[[ Selected text, beginning ]]
Reconstruction of mechanical unfolding and refolding pathways of proteins with atomic force spectroscopy and computer simulations.

Most proteins in proteomes are large, typically consist of more than one domain and are structurally complex. This often makes studying their mechanical unfolding pathways challenging. Proteins composed of tandem repeat domains are a subgroup of multi-domain proteins that, when stretched, display a saw-tooth pattern in their mechanical unfolding force extension profiles due to their repetitive structure. However, the assignment of force peaks to specific repeats undergoing mechanical unraveling is complicated because all repeats are similar and they interact with their neighbors and form a contiguous tertiary structure. Here, we describe in detail a combination of experimental and computational single-molecule force spectroscopy methods that proved useful for examining the mechanical unfolding and refolding pathways of ankyrin repeat proteins. Specifically, we explain and delineate the use of atomic force microscope-based single molecule force spectroscopy (SMFS) to record the mechanical unfolding behavior of ankyrin repeat proteins and capture their unusually strong refolding propensity that is responsible for generating impressive refolding force peaks. We also describe Coarse Grain Steered Molecular Dynamic (CG-SMD) simulations which complement the experimental observations and provide insights in understanding the unfolding and refolding of these proteins. In addition, we advocate the use of novel coiled-coils-based mechanical polypeptide probes which we developed to demonstrate the vectorial character of folding and refolding of these repeat proteins. The combination of AFM-based SMFS on native and CC-equipped proteins with CG-SMD simulations is powerful not only for ankyrin repeat polypeptides, but also for other repeat proteins and more generally to various multidomain, non-repetitive proteins with complex topologies.
[[ Selected text, end ]]
[[ Study material, beginning ]]
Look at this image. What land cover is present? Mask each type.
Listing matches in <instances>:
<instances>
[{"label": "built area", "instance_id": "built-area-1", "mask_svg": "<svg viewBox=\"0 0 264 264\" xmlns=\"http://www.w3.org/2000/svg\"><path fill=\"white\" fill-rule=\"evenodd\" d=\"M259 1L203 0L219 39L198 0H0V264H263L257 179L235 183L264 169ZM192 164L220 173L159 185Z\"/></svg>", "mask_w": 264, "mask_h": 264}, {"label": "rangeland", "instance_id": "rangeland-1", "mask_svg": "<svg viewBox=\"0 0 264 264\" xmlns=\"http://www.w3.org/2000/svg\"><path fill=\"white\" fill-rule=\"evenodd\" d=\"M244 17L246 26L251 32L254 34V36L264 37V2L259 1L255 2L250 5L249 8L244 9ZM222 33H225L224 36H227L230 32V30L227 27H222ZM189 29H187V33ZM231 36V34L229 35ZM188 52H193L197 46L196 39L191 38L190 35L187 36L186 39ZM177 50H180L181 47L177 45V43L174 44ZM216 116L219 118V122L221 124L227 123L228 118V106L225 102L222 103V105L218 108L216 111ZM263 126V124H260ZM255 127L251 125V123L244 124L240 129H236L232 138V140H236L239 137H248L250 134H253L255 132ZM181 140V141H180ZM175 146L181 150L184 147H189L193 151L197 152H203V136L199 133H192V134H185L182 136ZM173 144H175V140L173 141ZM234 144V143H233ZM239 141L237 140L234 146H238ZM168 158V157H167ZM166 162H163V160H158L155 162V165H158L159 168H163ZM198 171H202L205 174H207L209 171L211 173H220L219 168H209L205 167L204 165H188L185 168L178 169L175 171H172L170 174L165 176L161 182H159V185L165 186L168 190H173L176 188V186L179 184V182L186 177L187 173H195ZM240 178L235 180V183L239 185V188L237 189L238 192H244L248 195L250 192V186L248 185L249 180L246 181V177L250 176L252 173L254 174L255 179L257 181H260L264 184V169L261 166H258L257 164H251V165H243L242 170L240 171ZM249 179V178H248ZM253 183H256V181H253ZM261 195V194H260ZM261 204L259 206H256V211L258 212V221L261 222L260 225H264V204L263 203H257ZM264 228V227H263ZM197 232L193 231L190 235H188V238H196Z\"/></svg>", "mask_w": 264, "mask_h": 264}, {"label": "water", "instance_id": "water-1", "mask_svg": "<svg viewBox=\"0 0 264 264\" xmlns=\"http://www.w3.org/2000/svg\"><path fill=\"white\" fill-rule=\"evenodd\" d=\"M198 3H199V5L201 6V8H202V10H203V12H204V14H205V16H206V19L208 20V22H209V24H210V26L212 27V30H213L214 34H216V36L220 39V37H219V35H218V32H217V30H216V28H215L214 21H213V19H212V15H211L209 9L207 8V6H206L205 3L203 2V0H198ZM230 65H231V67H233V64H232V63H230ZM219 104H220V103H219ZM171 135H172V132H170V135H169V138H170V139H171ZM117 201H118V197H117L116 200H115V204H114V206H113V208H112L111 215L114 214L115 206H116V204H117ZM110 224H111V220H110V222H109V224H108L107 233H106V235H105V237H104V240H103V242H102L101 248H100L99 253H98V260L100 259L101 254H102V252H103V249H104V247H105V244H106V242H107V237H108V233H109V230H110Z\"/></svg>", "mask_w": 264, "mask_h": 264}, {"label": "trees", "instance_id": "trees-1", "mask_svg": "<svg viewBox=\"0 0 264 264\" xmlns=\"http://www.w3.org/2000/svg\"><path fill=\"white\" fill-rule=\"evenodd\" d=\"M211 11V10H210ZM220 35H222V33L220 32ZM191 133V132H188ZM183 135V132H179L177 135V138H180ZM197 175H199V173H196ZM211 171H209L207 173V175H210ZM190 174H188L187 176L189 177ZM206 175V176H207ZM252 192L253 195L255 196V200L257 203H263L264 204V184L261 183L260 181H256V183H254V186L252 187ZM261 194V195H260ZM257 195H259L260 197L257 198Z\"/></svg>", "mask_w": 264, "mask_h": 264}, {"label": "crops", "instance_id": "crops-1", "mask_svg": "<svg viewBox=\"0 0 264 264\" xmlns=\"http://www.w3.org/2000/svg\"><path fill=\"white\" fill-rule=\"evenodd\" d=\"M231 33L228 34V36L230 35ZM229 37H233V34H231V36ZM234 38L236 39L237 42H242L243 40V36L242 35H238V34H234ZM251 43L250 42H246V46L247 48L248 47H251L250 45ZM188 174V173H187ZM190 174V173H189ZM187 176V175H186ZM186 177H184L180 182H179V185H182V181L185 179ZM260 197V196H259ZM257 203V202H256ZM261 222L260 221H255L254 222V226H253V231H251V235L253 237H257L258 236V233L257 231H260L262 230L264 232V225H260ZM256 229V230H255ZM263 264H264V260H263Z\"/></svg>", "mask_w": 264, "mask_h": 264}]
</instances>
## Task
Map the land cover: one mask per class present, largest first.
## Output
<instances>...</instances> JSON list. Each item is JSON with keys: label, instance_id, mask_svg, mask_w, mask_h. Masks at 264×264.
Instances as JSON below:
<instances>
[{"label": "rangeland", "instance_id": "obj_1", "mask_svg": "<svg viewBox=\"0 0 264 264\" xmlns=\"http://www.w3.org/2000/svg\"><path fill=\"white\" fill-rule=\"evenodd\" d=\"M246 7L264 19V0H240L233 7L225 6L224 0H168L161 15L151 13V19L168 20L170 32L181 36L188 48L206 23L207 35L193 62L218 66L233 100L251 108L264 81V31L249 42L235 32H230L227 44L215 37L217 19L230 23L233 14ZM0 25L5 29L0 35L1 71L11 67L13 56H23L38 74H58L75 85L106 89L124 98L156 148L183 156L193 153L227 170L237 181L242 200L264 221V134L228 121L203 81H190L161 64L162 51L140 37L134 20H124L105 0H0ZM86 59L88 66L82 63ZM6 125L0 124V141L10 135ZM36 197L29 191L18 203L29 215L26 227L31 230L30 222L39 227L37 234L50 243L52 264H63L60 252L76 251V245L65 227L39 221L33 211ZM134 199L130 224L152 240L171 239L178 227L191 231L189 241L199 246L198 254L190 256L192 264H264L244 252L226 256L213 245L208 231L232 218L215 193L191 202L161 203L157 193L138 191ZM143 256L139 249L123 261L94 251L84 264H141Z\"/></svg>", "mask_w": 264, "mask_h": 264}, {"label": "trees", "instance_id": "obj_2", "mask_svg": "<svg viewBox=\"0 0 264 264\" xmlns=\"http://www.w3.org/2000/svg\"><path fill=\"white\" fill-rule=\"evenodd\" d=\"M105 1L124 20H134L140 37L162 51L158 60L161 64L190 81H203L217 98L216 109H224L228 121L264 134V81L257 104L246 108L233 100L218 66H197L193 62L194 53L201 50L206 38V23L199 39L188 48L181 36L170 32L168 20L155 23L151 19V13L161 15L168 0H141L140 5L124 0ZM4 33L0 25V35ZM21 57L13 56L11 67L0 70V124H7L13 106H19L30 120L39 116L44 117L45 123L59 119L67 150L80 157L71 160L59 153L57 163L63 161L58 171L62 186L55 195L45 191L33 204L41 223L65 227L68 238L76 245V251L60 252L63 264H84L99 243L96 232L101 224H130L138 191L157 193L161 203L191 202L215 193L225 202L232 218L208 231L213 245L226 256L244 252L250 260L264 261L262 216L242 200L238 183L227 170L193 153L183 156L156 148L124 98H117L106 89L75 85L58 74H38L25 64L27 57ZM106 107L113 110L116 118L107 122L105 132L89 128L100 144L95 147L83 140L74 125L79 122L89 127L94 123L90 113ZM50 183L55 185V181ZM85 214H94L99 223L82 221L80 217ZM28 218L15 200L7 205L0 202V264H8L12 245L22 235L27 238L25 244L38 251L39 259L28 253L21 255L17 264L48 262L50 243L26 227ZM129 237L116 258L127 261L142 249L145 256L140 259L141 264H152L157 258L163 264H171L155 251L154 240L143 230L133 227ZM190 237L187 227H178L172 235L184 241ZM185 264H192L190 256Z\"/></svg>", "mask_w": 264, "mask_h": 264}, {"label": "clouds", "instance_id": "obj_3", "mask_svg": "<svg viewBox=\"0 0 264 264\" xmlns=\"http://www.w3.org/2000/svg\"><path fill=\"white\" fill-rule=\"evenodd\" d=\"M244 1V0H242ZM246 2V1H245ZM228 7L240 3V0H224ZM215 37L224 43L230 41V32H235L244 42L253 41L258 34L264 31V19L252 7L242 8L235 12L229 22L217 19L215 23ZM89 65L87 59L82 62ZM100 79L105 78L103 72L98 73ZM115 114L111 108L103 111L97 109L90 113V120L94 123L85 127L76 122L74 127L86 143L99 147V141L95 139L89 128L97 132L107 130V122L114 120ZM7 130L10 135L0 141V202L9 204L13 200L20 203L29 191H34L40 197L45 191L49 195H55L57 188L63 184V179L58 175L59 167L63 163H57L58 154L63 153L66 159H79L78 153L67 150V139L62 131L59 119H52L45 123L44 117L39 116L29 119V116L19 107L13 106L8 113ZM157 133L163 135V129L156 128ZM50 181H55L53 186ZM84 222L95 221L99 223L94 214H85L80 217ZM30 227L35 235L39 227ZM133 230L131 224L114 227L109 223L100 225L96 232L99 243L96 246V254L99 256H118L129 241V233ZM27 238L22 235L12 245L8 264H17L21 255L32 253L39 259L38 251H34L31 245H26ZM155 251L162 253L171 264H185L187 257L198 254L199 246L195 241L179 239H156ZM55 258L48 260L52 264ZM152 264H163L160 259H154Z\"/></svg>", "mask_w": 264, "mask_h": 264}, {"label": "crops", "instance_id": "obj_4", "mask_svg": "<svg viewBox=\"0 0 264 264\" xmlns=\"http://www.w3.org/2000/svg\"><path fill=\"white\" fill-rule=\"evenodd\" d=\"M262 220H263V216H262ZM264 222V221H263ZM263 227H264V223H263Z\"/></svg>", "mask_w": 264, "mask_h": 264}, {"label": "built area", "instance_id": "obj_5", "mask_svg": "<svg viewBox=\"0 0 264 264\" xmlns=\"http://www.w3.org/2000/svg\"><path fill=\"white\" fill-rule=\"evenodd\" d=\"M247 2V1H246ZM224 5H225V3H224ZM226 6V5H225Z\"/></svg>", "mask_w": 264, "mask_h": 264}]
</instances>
[[ Study material, end ]]
In the abstract on protein unfolding pathways, what pattern do proteins made of tandem repeat domains show in their mechanical unfolding force extension profiles when stretched? The material plays no part in this.

> _Solved problem_:
A saw-tooth pattern.